Halloween can be and often is used to excuse, rationalize, and normalize wickedness. While praying against the normalization of evil will not change the world immediately, it can help. As you pray against such wickedness, you can also pray that the church will rise to the challenge of standing against evil, even when that very evil is embraced as good by so many.

The church – both local churches and the universal Church around the world – can and should stand against evil wherever it is found. Even when dressed up in what used to be a much more innocent holiday.

Woe to those who call evil good, and good evil;
Who substitute darkness for light and light for darkness;
Who substitute bitter for sweet and sweet for bitter!

Isaiah 5:20


The Bottom Line for Halloween Prayer: Protect the Children

This is the bottom line for your bigger prayer plan for Halloween: protect the children.

Your children are blessed because they have you praying for them.
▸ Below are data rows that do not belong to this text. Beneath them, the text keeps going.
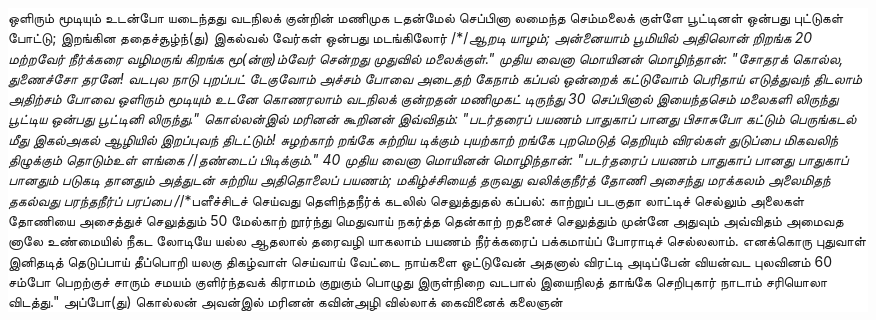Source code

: ஒளிரும் மூடியும் உடன்போ யடைந்தது
வடநிலக் குன்றின் மணிமுக டதன்மேல்
செப்பினா லமைந்த செம்மலைக் குள்ளே
பூட்டினள் ஒன்பது புட்டுகள் போட்டு;
இறங்கின ததைச்சூழ்ந்(து) இகல்வல் வேர்கள்
ஒன்பது மடங்கிலோர் /*/*ஆறடி யாழம்;
அன்னையாம் பூமியில் அதிலொன் றிறங்க 20
மற்றவேர் நீர்க்கரை வழிமருங் கிறங்க
மூ(ன்றா)ம்வேர் சென்றது முதுவில் மலைக்குள்."
முதிய வைனா மொயினன் மொழிந்தான்:
"சோதரக் கொல்ல, துணைச்சோ தரனே!
வடபுல நாடு புறப்பட் டேகுவோம்
அச்சம் போவை அடைதற் கேநாம்
கப்பல் ஒன்றைக் கட்டுவோம் பெரிதாய்
எடுத்துவந் திடலாம் அதிற்சம் போவை
ஒளிரும் மூடியும் உடனே கொணரலாம்
வடநிலக் குன்றதன் மணிமுகட் டிருந்து 30
செப்பினால் இயைந்தசெம் மலைகளி லிருந்து
பூட்டிய ஒன்பது பூட்டினி லிருந்து."
கொல்லன்இல் மரினன் கூறினன் இவ்விதம்:
"படர்தரைப் பயணம் பாதுகாப் பானது
பிசாசுபோ கட்டும் பெருங்கடல் மீது
இகல்அகல் ஆழியில் இறப்புவந் திடட்டும்!
சுழற்காற் றங்கே சுற்றிய டிக்கும்
புயற்காற் றங்கே புறமெடுத் தெறியும்
விரல்கள் துடுப்பை மிகவலிந் திழுக்கும்
தொடும்உள் ளங்கை /*/*தண்டைப் பிடிக்கும்." 40
முதிய வைனா மொயினன் மொழிந்தான்:
"படர்தரைப் பயணம் பாதுகாப் பானது
பாதுகாப் பானதும் படுகடி தானதும்
அத்துடன் சுற்றிய அதிதொலைப் பயணம்;
மகிழ்ச்சியைத் தருவது வலிக்குநீர்த் தோணி
அசைந்து மரக்கலம் அலைமிதந் தகல்வது
பரந்தநீர்ப் பரப்பை /*/*பளீச்சிடச் செய்வது
தெளிந்தநீர்க் கடலில் செலுத்துதல் கப்பல்:
காற்றுப் படகுதா லாட்டிச் செல்லும்
அலைகள் தோணியை அசைத்துச் செலுத்தும் 50
மேல்காற் றூர்ந்து மெதுவாய் நகர்த்த
தென்காற் றதனைச் செலுத்தும் முன்னே
அதுவும் அவ்விதம் அமைவத னாலே
உண்மையில் நீகட லோடியே யல்ல
ஆதலால் தரைவழி யாகலாம் பயணம்
நீர்க்கரைப் பக்கமாய்ப் போராடிச் செல்லலாம்.
எனக்கொரு புதுவாள் இனிதடித் தெடுப்பாய்
தீப்பொறி யலகு திகழ்வாள் செய்வாய்
வேட்டை நாய்களை ஓட்டுவேன் அதனால்
விரட்டி அடிப்பேன் வியன்வட புலவினம் 60
சம்போ பெறற்குச் சாரும் சமயம்
குளிர்ந்தவக் கிராமம் குறுகும் பொழுது
இருள்நிறை வடபால் இயைநிலத் தாங்கே
செறிபுகார் நாடாம் சரியொலா விடத்து."
அப்போ(து) கொல்லன் அவன்இல் மரினன்
கவின்அழி வில்லாக் கைவினைக் கலைஞன்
But there are millions – billions -of children in the world who have no one praying for them. No one fighting against the darkness that is not only threatening to swallow them but winning that attack all too often.

The darkness that wants only to kill and destroy plays more freely on Halloween. In so many ways, evil seems to be winning. And while we know the end of this story, interceding for those who are targets of that evil before the glorious ending is a sacred privilege.

I’m not trying to make you feel bad because you love Jesus and pray for your children. I’m just asking you to craft a prayer plan that brings others in. Maybe the children in your city or state. Maybe the children in brothels or shantytowns. Maybe the children in your classroom or the local foster care system.

Ask God who He wants you to “loop into” your personal Halloween prayer plan – and be a warrior fighting for the defenseless. Let God lead your heart to expand your Halloween prayer plan to those who have no one else. You may never know what miracles your prayers may bring about.